The Colston Hall was renamed the Bristol Beacon in 2020, after years of campaigning, not least by members of the city's Afro–Caribbean community. The hall was named after Edward Colston (1636–1721) – a merchant and Member of Parliament, who founded a school on the site it now occupies. He was a member of the Royal African Company, which held a monopoly on the English trade in African slaves. He was deputy governor of the company in 1689–90.
In April 2017, the Bristol Music Trust – the charity that had run the Colston Hall since 2011 – announced that it would be dropping the name after refurbishment was completed in 2020. The protests came to a head in June of that year, following the murder of George Floyd by a police officer in Minneapolis, USA. The renaming was effected following riots in Bristol, when a statue of Edward Colston was pulled off its pedestal and dumped in the city's docks.
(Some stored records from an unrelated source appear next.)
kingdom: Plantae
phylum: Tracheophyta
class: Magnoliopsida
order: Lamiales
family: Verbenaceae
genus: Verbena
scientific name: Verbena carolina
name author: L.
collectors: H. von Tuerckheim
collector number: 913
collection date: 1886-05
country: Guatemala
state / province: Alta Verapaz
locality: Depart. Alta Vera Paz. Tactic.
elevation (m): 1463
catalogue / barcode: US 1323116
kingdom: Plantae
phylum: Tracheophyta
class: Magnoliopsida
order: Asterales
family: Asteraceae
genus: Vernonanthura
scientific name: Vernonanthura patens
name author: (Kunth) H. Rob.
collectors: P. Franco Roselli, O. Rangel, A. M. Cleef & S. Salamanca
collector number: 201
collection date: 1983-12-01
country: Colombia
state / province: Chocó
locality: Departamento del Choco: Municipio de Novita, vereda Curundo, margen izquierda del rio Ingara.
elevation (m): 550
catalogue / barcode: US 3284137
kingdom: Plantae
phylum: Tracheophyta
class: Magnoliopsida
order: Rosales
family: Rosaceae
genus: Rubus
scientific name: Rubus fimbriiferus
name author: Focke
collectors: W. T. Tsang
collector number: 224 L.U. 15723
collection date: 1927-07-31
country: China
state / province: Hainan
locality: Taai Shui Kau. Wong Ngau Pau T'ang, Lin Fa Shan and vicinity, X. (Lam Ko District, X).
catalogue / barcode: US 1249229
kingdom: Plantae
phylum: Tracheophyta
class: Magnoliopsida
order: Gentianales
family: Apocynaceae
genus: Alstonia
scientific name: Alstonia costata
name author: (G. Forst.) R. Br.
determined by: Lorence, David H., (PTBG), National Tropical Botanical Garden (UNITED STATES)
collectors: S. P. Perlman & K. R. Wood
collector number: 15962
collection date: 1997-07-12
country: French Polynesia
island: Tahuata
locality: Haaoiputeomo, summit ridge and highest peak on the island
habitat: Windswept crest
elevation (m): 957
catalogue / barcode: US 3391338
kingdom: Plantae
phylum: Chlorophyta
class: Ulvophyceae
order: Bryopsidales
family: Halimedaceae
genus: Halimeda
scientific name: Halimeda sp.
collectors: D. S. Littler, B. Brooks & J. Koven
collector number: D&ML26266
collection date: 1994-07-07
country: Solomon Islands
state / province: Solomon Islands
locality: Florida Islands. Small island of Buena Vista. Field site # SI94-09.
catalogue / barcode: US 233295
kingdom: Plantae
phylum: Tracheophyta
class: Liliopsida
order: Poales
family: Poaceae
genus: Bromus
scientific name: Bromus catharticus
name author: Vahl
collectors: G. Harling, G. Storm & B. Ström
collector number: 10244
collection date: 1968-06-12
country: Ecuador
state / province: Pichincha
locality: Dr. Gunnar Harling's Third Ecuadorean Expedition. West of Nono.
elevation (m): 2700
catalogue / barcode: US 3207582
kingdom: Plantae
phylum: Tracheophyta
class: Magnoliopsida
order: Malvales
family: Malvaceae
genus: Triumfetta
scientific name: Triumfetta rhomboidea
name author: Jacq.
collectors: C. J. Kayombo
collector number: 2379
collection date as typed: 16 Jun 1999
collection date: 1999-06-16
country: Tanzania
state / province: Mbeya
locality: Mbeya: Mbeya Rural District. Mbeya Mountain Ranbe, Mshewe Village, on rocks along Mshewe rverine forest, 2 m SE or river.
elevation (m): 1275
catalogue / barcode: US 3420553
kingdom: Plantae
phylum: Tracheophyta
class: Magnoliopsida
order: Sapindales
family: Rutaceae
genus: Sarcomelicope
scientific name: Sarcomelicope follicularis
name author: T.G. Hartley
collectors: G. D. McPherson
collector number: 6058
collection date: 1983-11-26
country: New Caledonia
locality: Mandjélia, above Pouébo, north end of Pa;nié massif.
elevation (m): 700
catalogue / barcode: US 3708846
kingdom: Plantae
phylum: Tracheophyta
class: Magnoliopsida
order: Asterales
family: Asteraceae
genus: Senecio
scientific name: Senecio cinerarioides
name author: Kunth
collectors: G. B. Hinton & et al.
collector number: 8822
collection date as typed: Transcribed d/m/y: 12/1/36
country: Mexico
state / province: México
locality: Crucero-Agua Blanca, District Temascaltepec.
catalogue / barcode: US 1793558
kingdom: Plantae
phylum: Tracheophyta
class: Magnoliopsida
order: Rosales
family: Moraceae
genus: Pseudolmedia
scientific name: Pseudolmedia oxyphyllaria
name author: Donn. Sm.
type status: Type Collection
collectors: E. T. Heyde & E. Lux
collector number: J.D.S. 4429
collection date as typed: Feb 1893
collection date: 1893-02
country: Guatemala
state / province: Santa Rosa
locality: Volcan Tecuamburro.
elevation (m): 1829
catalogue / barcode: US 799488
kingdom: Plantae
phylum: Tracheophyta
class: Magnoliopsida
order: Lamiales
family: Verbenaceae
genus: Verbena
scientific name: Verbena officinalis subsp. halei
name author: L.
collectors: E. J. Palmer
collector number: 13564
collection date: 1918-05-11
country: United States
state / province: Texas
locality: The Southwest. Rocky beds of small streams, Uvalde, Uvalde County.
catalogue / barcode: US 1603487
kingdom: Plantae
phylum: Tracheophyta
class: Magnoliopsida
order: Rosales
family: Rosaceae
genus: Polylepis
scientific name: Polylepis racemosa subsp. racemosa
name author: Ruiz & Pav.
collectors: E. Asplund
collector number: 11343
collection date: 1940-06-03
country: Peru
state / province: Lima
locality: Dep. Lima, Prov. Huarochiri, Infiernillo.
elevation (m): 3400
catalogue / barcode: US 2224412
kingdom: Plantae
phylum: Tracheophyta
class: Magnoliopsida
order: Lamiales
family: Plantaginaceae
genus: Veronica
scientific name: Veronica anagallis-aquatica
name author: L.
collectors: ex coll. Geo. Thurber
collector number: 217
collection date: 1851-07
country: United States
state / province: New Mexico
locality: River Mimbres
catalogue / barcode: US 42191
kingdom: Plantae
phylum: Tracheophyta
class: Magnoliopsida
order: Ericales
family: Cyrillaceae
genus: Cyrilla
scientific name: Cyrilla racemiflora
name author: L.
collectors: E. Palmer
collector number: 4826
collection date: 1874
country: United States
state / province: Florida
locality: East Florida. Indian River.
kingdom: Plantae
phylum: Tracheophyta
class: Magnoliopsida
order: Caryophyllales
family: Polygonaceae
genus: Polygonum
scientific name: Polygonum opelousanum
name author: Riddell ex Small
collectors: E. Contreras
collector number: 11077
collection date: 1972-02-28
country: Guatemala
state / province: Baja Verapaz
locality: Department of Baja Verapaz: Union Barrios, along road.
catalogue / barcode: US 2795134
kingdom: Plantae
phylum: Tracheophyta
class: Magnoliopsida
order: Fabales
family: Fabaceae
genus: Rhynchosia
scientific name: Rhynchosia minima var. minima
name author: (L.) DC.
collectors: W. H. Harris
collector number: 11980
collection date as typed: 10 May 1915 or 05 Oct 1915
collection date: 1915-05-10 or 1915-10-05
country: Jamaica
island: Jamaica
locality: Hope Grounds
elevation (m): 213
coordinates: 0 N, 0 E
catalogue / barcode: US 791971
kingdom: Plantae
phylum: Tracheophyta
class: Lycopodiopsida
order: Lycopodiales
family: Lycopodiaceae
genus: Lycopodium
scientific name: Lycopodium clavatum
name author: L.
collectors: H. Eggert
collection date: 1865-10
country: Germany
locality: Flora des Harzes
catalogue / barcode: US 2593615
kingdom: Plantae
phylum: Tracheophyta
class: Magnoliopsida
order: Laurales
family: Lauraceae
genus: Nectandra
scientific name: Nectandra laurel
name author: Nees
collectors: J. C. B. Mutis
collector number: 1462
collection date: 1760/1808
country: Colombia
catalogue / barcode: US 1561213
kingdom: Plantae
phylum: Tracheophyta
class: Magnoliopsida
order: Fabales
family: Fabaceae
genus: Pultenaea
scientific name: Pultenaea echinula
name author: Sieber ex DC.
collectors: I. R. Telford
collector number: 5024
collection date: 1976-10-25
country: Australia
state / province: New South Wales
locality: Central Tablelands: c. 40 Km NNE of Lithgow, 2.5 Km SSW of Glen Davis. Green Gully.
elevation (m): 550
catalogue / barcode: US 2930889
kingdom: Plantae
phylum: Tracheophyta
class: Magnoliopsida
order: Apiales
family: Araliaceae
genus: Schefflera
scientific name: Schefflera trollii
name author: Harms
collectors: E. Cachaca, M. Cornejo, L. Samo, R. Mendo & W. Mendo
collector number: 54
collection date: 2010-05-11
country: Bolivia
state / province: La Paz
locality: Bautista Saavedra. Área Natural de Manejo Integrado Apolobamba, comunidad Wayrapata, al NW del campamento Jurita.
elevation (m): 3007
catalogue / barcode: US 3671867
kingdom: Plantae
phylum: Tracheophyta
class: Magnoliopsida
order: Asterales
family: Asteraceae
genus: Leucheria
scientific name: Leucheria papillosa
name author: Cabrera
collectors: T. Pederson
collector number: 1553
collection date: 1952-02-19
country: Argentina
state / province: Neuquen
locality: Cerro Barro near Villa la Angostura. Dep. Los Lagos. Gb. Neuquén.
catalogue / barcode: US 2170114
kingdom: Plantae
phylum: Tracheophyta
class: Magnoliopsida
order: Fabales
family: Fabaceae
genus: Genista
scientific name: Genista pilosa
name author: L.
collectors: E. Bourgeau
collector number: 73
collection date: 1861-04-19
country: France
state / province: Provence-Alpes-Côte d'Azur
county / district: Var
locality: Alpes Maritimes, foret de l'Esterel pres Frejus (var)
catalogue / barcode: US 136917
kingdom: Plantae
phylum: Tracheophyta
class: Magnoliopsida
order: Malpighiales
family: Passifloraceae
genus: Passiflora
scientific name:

The Arnolfini is named after The Arnolfini Marriage, a painting by the Dutch master Jan van Eyck which hangs in the National Gallery, London. This was one of the earliest paintings to assert the presence of the artist within its depiction (an inscription in the middle of the work and a reflection in a mirror on the back wall); the Bristol Arnolfini seeks to explore the role of artist as a witness and recorder of what is around them (i.e. contemporary society).